Recovery Beacon Signals from Kosmos Satellites



Contents

First Reception

In early 1966 I was a novice at tracking satellites and listened intently to every signal that I heard. That is why I stumbled upon the recovery beacon signals from the Zenit reconnaissance satellites. On 14 April 1966 I and Geoff Perry both picked up the normal FSK-PDM signals on 19.995 MHz from Kosmos 114 during its last revolution around the earth at 0702.30-0710.08 UT. At Kettering the listeners went 'off watch' after having lost the normal signals. I, on the other hand, not knowing what to expect, kept my radio switched on. This is what I wrote to Geoff Perry six days later:

".... It was not possible to hear any more beacon signals of the usual kind. However, at 0725 a signal of this type started to be transmitted: - -.- The signal continued until at least 1100. ..."
 

Identification

On 6 August 1966 Kosmos 126 was due to be recovered. At Kettering normal FSK-PDM signals on 19.995 MHz were picked up at 0908-0918.20 UT followed by 15 minutes of - -.-  - -.-  - -.-  .... signals starting at 0920 UT. The Morse code interpretation of these signals is TK, and that is what we started to call them - "tee-kays"! They became a normal feature of recoveries of reconnaissance satellites. later, we found variations in that TG's and TF's were transmitted by other versions of the basic Zenit satellite design. (Listen to TG signals here)

The image below shows a short piece of a TK transmission. the ordinate is frequency in Hertz and the abscissa is time in seconds. As can be seen the interval between each TK burst was 2.8 seconds. One can also see that the dash in the "T" is much longer than the dashes in the "K". (Click on the picture to hear the signals)

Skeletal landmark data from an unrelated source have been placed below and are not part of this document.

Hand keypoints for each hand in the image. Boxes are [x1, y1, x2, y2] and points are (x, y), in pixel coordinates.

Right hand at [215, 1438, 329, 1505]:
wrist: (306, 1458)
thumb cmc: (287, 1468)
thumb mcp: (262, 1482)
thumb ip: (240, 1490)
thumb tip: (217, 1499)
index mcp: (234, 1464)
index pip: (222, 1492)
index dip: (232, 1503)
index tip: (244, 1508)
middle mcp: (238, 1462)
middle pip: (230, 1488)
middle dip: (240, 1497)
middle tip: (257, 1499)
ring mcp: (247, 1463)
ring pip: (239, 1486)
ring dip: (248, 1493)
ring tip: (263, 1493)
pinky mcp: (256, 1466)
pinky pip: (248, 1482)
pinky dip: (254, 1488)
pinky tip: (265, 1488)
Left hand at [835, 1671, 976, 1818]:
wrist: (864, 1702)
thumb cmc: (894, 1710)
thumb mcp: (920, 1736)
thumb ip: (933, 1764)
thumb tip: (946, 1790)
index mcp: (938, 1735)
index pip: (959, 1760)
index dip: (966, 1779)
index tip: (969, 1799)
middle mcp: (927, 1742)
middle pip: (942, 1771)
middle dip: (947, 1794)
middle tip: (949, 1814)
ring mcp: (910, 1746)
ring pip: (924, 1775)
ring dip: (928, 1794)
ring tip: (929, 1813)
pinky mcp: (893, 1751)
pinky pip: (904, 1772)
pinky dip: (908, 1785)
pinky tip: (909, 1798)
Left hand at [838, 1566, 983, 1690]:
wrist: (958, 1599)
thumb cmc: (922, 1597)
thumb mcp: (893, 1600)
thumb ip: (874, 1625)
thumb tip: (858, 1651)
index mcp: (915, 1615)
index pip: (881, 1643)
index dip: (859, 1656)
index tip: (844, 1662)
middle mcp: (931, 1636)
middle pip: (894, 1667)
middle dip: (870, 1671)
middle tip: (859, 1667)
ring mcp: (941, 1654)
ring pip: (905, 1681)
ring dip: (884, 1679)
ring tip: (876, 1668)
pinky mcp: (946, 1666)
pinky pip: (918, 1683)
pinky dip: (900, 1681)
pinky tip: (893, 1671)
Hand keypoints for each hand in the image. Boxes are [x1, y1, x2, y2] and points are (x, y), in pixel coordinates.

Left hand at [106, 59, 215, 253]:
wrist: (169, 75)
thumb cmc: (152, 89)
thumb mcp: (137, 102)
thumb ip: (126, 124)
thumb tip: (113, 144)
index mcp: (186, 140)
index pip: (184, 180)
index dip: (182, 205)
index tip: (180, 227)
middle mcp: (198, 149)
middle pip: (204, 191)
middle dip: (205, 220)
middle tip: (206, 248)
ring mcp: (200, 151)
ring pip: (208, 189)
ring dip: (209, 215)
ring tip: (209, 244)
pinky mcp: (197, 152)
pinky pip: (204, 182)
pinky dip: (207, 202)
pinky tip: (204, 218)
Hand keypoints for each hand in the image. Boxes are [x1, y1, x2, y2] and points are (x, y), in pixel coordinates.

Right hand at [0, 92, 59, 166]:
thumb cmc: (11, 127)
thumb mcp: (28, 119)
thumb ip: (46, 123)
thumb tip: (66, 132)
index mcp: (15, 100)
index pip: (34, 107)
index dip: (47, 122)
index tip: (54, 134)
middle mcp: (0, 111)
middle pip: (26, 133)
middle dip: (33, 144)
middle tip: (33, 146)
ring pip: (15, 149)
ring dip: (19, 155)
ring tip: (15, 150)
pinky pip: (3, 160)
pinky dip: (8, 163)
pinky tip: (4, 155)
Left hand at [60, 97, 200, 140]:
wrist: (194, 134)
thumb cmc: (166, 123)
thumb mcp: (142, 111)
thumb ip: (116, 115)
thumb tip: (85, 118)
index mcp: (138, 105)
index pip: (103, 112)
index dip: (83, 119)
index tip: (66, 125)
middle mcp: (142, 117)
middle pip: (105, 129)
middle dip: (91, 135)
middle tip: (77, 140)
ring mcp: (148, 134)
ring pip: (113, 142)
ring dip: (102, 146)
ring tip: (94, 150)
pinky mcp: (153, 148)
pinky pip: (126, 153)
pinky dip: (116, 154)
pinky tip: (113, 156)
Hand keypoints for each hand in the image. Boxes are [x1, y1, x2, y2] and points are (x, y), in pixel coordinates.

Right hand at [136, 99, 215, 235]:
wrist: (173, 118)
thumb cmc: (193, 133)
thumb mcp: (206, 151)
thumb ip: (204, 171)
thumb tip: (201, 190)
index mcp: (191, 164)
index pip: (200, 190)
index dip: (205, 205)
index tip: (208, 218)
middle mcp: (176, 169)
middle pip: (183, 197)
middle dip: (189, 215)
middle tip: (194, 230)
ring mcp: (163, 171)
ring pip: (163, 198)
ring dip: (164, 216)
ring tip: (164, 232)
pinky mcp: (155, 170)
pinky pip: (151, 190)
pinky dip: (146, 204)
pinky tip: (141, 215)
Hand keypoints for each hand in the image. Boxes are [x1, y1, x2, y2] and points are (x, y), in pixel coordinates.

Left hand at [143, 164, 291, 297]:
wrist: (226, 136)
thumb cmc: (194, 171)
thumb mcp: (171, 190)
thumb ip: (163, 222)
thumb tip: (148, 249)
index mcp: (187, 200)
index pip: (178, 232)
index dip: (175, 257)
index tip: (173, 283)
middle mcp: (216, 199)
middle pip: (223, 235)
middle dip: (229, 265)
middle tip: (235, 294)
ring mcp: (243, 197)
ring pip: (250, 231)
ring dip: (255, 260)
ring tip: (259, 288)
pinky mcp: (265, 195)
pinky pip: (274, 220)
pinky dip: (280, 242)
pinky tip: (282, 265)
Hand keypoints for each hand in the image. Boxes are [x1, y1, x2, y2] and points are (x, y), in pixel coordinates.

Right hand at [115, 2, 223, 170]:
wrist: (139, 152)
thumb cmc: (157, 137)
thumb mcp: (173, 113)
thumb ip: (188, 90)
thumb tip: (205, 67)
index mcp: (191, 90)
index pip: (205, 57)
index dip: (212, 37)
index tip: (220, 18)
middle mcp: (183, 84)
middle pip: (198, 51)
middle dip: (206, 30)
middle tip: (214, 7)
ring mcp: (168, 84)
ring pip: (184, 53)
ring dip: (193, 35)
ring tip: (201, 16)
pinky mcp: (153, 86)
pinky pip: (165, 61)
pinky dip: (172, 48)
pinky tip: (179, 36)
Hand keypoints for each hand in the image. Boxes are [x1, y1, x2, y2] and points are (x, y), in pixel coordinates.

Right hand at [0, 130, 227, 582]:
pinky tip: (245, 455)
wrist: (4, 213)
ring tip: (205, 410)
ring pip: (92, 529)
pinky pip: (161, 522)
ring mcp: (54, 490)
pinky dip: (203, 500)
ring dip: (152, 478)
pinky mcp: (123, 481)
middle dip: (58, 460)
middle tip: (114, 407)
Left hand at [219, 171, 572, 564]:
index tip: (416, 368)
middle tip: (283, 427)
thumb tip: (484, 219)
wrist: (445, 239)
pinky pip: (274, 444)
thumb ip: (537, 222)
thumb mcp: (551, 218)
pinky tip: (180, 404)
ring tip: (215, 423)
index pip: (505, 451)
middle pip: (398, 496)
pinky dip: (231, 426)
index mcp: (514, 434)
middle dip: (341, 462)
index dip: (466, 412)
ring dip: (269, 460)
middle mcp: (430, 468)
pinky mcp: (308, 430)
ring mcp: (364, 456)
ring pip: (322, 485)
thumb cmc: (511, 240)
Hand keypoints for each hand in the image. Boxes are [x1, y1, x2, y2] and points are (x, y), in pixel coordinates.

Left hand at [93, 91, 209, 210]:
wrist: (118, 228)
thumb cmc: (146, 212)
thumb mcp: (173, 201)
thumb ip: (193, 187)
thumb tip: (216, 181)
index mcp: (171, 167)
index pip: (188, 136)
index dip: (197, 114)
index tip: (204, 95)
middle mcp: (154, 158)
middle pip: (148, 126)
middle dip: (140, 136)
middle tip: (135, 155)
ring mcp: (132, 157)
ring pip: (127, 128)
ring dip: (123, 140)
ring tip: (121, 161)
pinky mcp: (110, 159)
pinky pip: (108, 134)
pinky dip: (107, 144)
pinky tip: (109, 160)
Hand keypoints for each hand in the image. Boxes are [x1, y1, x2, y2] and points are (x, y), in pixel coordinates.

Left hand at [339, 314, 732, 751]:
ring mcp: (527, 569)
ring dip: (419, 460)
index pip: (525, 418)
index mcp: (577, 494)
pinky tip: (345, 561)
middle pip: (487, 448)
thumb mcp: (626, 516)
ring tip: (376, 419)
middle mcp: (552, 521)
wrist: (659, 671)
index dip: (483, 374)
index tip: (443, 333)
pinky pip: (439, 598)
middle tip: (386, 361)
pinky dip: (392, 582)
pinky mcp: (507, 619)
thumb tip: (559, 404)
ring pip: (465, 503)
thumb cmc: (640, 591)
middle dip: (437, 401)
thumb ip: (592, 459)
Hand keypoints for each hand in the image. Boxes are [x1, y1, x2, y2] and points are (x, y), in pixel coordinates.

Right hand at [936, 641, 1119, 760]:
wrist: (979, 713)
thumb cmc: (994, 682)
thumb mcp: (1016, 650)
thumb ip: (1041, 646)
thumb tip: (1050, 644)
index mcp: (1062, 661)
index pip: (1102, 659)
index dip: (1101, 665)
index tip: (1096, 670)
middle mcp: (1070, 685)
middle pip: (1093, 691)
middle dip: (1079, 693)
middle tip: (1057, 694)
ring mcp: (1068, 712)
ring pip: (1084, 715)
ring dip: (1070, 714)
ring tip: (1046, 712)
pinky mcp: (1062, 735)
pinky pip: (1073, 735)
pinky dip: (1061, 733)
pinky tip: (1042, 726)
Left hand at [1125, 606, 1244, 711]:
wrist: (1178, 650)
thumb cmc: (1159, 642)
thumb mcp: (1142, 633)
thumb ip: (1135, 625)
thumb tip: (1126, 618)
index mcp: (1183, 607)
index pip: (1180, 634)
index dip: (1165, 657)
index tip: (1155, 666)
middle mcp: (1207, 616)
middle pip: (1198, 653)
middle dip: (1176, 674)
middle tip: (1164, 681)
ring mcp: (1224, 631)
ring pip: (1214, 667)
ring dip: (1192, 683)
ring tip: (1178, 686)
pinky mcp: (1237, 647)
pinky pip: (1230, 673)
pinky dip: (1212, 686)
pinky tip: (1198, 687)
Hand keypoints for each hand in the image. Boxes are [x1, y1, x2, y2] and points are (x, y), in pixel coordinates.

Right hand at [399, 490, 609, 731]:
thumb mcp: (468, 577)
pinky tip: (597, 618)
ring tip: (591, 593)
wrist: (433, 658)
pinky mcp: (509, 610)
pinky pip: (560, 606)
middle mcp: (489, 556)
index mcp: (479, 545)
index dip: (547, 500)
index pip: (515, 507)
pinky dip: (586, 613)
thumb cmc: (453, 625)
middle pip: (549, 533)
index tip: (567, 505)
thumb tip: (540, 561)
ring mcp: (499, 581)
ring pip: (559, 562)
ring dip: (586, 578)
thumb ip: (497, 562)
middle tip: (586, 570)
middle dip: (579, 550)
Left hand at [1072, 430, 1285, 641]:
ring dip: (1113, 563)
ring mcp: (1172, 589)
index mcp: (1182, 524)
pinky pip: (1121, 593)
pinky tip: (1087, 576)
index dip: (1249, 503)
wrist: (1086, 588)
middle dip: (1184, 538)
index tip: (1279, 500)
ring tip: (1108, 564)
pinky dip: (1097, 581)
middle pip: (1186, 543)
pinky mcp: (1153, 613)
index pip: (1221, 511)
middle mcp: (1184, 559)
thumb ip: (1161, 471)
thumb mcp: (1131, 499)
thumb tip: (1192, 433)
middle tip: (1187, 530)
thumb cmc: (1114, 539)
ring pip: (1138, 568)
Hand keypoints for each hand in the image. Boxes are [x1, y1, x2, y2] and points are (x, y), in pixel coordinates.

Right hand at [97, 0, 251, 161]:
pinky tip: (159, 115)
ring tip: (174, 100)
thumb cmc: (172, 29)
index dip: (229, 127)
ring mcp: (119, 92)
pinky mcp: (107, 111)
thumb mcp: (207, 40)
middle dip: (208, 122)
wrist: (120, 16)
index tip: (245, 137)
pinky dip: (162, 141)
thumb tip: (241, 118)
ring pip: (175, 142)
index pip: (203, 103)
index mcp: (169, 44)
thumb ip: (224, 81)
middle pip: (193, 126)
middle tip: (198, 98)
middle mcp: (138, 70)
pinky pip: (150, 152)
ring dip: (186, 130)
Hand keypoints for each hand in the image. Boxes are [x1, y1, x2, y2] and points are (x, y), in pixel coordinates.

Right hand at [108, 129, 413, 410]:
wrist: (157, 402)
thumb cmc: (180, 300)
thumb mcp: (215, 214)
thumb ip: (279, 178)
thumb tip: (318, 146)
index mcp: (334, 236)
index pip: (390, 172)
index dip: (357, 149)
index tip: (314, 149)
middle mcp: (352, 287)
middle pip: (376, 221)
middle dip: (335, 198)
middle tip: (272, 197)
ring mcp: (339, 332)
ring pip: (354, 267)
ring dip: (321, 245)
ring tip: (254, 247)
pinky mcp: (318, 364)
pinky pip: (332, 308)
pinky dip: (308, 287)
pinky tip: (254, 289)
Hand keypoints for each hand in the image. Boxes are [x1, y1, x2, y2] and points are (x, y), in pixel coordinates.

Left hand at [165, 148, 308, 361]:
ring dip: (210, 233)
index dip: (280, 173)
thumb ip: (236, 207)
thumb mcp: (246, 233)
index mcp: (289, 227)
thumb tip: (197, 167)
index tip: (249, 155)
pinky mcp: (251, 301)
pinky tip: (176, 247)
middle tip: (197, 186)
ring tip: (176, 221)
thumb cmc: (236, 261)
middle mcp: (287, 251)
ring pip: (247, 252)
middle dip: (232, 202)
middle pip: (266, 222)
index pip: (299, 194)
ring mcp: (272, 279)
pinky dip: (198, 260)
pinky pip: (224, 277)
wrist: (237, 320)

Basing ourselves on 11 receptions of such recovery beacon signals Geoff Perry and myself published a paper in the BIS Spaceflight magazine (April 1968) where we had calculated that the average delay between the cessation of FSK-PDM signals and the onset of TK's to be 6.75 +/- 0.5 minutes. We speculated in that article that the TK's started when the main parachute of the recovery capsule opened. Sometimes the TK's continued for hours and at other times they ceased in as little as 6.5 minutes. we took this time to indicate the time it took for the recovery forces to reach the landing spot. (Robert Christy has vividly described how he picked up TK's back in 1968).
 

Location of transmitters

Were the two transmitters for FSK-PDM and TK's in the same part of the satellite? At the time we thought so, because the Vostok re-entry vehicle carried short-wave antennas, but now that design sketches of Zenit satellites have been published, we know that the short-wave antennas were mounted on the instrument module. therefore the cessation of FSK-PDM signals could either represent the detachment of the re-entry vehicle or the destruction of the instrument module. Probably the former explanation is the most probable, since we noted no changes in the telemetry during the last minutes, which one could expect if the re-entry vehicle had been detached.
 

An even earlier observation!

Was Kosmos 114 the first time that TK's were transmitted? No, I do not think so. On September 9-10, 1978, when I visited space listener Dieter Oslender in Bonn, I ran across a note in Dieter's log for 25 April 1965 that said "Molniya 0632.45-0755.00 UT 19.996 MHz". I asked Dieter to let me listen to the corresponding tape recording and you can understand my astonishment when I heard a steady stream of TK signals coming from the loudspeaker. Dieter had tentatively assigned the signals to Molniya because nothing else fitted the long observation time. I explained about the TK's as recovery beacon signals and the fact that Kosmos-65 was recovered that morning.  So, it seems that the recovery beacon on 19.995 MHz was a regular feature of the Zenit reconnaissance satellites and probably this system was used from the very beginning with Kosmos-4 in 1962.